New Record. Construction equipment manufacturer Caterpillar (NYSE: CAT) in April shocked the Street with record earnings. Caterpillar’s first-quarter earnings per share jumped by more than 400 percent to an all-time quarterly high of $1.84. Revenue in the period exceeded $12.9 billion, up 57 percent year over year.

Earnings were driven by continued global economic growth and increased demand for its earth-moving machines. Higher sales drove 87 percent of the company’s $4.7 billion increase in revenue. Management raised its 2011 revenue outlook to $52 to $54 billion from $50 billion. Caterpillar has forecasted a record annual profit of $6.25 to $6.75 per share, up from $6.

Caterpillar’s powerful brand, pricing power and global dealer network have allowed the firm to take advantage of a global build out of infrastructure.  The company plans to open new facilities and expand existing operations this year, with a focus on emerging markets.  Meanwhile, three savvy acquisitions in 2010 have put Caterpillar on track to be the No. 1 mining equipment manufacturer in the US.

There are lingering concerns over the company’s increased debt and interest burden, weakness in residential construction markets and rising raw materials costs Although Caterpillar’s facilities weren’t damaged by the March 11 earthquake and tsunami in Japan, many of its suppliers were affected.  The company has suffered sporadic disruptions to production and its margins will be tested as material and freight costs continue to rise.

Who’s Buying What

High Gear.  Shares of General Motors (NYSE: GM) climbed more than 2.5 percent on May 3 after UBS analyst Colin Langan upgraded the company’s stock to “Buy” from “Neutral.” On the day of the upgrade, the firm’s stock price hovered around GM’s November 2010 IPO-price of $33, before closing at $32.99.

Langan said the earthquake in Japan could clear a path for the Detroit auto giant, noting that the tragic event provided “the catalyst we’ve been looking for to carry GM through its weak launch period.”

Although every automaker has slowed production due to post-earthquake disruptions to the supply chain, Japanese firms have endured the worst of the slowdown. Langan said GM could gain 110 basis points of additional market share this year, which he estimated would boost the company’s operating income by $1 billion and its earnings per share by $0.60.

The company’s emphasis on fuel-efficient vehicles has paid off, as higher oil prices drove consumers from their once-beloved gas guzzlers. General Motors reported a 27 percent year-over-year increase in sales of fuel-efficient vehicles in April.
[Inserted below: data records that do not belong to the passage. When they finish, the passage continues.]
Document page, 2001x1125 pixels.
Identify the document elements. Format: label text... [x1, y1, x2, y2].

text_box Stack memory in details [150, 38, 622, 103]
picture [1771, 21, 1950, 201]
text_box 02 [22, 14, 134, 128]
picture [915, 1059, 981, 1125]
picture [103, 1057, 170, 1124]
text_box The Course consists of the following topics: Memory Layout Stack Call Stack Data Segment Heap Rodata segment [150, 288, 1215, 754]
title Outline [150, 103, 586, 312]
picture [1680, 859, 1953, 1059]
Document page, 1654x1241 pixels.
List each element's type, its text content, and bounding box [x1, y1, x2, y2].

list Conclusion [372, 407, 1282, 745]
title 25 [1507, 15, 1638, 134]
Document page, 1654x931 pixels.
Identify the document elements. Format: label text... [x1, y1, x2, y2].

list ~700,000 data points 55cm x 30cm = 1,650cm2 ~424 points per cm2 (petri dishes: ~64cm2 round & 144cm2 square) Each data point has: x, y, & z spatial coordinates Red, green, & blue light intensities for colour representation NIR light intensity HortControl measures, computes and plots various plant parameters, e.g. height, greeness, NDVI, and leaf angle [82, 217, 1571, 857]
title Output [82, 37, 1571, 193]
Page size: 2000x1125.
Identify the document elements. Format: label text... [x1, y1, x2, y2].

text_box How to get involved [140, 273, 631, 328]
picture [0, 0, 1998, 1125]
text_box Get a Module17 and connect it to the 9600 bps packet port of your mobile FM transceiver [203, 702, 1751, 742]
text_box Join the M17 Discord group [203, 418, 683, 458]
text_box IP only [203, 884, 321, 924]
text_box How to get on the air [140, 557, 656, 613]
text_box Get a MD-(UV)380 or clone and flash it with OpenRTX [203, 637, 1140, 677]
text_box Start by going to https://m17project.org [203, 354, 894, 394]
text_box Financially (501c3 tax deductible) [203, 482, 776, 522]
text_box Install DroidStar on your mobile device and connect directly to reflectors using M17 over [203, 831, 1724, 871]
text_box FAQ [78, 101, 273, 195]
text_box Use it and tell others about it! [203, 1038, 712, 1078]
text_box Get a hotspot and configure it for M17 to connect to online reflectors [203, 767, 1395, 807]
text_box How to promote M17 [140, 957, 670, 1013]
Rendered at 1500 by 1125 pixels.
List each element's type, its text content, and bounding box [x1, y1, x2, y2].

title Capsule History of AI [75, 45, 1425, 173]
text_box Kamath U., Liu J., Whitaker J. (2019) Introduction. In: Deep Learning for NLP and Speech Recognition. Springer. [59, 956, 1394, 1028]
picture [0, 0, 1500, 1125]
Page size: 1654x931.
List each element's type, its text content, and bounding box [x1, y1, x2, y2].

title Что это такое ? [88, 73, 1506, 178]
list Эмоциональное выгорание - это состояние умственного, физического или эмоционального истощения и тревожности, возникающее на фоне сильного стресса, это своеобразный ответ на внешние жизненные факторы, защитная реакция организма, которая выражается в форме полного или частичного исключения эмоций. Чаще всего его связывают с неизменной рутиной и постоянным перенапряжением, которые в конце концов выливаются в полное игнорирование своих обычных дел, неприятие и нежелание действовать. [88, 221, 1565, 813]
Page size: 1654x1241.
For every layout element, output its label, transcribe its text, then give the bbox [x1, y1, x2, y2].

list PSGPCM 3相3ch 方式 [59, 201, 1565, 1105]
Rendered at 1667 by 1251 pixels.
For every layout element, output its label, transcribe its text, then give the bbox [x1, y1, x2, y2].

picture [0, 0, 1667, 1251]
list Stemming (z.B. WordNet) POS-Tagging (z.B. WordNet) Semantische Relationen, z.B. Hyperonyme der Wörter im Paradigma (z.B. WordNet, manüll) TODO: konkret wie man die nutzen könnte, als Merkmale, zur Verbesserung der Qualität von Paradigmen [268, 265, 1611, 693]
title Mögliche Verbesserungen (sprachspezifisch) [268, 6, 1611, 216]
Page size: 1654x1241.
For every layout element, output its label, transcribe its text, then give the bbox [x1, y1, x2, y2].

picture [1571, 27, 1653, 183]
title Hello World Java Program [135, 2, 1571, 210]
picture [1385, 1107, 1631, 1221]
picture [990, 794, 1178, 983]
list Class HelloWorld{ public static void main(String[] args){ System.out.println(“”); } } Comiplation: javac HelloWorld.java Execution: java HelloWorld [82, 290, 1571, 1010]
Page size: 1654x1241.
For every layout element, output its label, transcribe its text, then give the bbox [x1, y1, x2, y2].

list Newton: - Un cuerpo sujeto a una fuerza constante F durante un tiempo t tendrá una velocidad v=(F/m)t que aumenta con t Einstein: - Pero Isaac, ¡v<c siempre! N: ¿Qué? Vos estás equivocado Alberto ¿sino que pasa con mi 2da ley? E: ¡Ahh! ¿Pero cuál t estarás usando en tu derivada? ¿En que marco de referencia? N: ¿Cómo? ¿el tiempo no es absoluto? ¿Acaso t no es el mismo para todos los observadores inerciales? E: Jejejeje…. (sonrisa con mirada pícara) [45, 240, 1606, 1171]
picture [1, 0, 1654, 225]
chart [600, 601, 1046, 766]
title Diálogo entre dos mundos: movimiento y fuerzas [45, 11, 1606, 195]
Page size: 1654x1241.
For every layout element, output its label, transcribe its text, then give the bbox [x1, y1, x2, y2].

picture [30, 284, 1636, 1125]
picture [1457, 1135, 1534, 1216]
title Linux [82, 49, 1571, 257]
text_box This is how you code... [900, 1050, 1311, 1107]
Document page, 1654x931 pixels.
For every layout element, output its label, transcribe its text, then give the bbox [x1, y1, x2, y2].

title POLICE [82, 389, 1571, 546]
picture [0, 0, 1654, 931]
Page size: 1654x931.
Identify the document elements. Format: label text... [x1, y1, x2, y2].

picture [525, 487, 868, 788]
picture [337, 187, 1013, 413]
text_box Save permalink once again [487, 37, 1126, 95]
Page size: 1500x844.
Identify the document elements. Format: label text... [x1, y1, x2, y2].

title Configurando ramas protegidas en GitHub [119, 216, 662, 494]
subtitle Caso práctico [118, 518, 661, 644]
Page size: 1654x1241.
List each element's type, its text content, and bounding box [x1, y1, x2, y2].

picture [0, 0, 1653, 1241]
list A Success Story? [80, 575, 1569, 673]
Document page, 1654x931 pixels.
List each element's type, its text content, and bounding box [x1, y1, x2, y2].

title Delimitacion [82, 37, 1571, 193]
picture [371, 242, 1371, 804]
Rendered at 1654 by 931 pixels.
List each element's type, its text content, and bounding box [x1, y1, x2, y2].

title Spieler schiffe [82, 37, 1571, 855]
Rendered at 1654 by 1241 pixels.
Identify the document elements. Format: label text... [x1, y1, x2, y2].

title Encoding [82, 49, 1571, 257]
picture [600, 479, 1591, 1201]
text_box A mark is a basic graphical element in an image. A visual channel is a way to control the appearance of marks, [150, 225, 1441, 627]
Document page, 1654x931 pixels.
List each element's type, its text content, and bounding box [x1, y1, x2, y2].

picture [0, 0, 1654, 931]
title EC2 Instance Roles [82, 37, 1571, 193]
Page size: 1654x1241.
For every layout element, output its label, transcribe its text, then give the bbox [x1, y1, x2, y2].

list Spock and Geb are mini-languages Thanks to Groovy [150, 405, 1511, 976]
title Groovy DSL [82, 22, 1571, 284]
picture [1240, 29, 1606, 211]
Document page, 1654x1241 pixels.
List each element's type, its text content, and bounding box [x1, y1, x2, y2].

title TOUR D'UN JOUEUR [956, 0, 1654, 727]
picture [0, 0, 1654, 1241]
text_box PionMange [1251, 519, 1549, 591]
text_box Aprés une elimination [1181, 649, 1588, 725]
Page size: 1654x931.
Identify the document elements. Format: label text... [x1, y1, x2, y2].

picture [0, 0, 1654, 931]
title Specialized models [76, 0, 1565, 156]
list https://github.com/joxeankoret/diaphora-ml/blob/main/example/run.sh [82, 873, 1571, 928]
Passenger-car demand rose 49 percent year over year while demand for crossover vehicles jumped 28 percent. Retail sales have climbed 35 percent year-to-date.

This performance has catapulted GM to pole position in its home market as the leading US car brand as measured by sales.

In the firm’s April sales call, GM predicted a slow but steady recovery in the US economy and the country’s auto industry. Langan raised his price target on GM shares to $42 from $35.